President JFK, Jr. reminded us that “we are a country of immigrants”, a mosaic quilt that binds us together in beautiful colors and with strong stitches. It has been so since the birth of our nation, and will continue to be so. Global migration is as old as our human species. 

 I am not suggesting that we should have open borders to illegal immigration. Yes, we need a more orderly system than what we have now. But we should not let the discussion be driven by politicians who appeal to our tribal instincts, dividing us by skin colors and calling cultural diversity a threat to our national security.

                                                                    (Published in the Gazette Times, Corvallis, March 9, 2024)

Friday
Apr262024

The Three Kings, then and now

Christmas is over. The Three Kings statues, packed away in their boxes, have returned to the family attic.  But hold on — there reappear on the world stage two other characters, and one trying to jump back on. 

Putin: A master fabricator of myths and lies, hiding behind an enigmatic face. He started a war that now has taken hundreds of thousands of lives, displaced millions of peaceful  people, and saturated a once-fertile land with thousands of bombshells and missile fragments that could take decades to clear once peace returns. 

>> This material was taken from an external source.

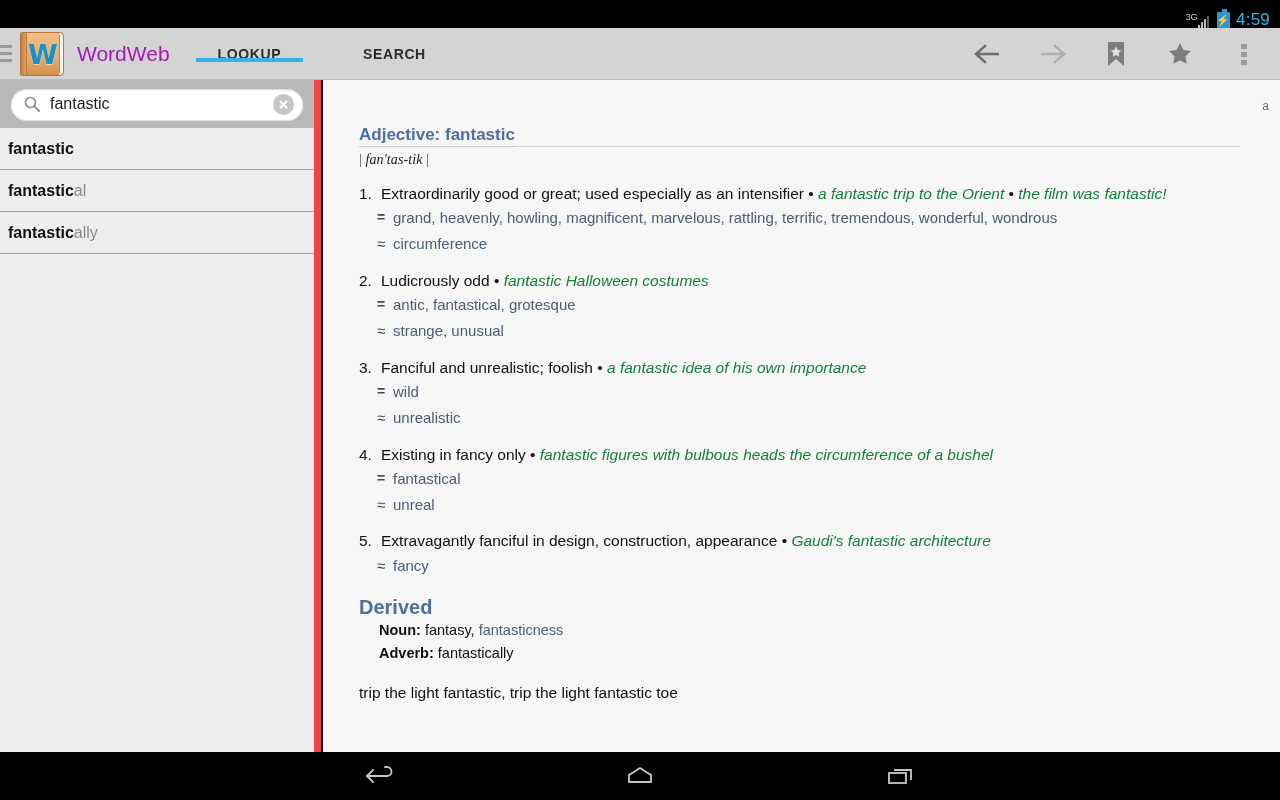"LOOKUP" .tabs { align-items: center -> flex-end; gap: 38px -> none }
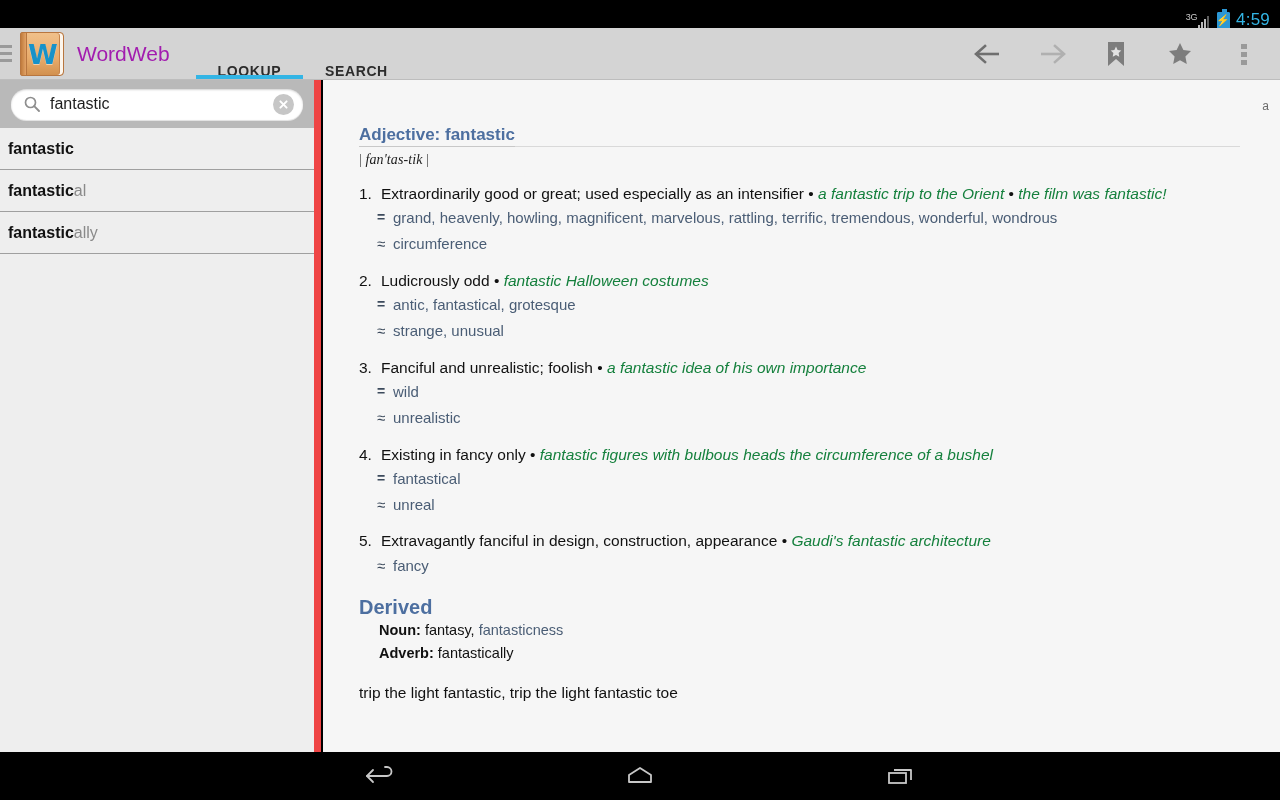"fantastic" .sidebar { border-right: 7px solid #ef4444 -> 2px solid #ef4444 }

Xi Jinping: Underneath his debonair smile and calm disposition, the dark side of paranoia lurks. He is out to re-impose the global role of China to its imperial glory of past centuries, first with economic incentives, now by building up and flexing its military muscle. 

And on our backstage at home, who else but our own Donald Trump: a businessman being investigated for many shady deals; a TV reality showman, part charismatic jester (“bouffon”), part bully-playing-victim, and part demagogue who delights himself and his fans with name-calling and shooting simple answers to complex problems. 

These three deeply paranoid, insecure, self-proclaimed kings long to hold the world in their hands, and spin it along their triangular axis; they command their own packs of oligarchs and populist supporters, and can start a regional or global war when they feel like it; three un- scrupulous “strong men” with fragile egos and itchy trigger fingers. 

Scary, unless we all unify to resist them.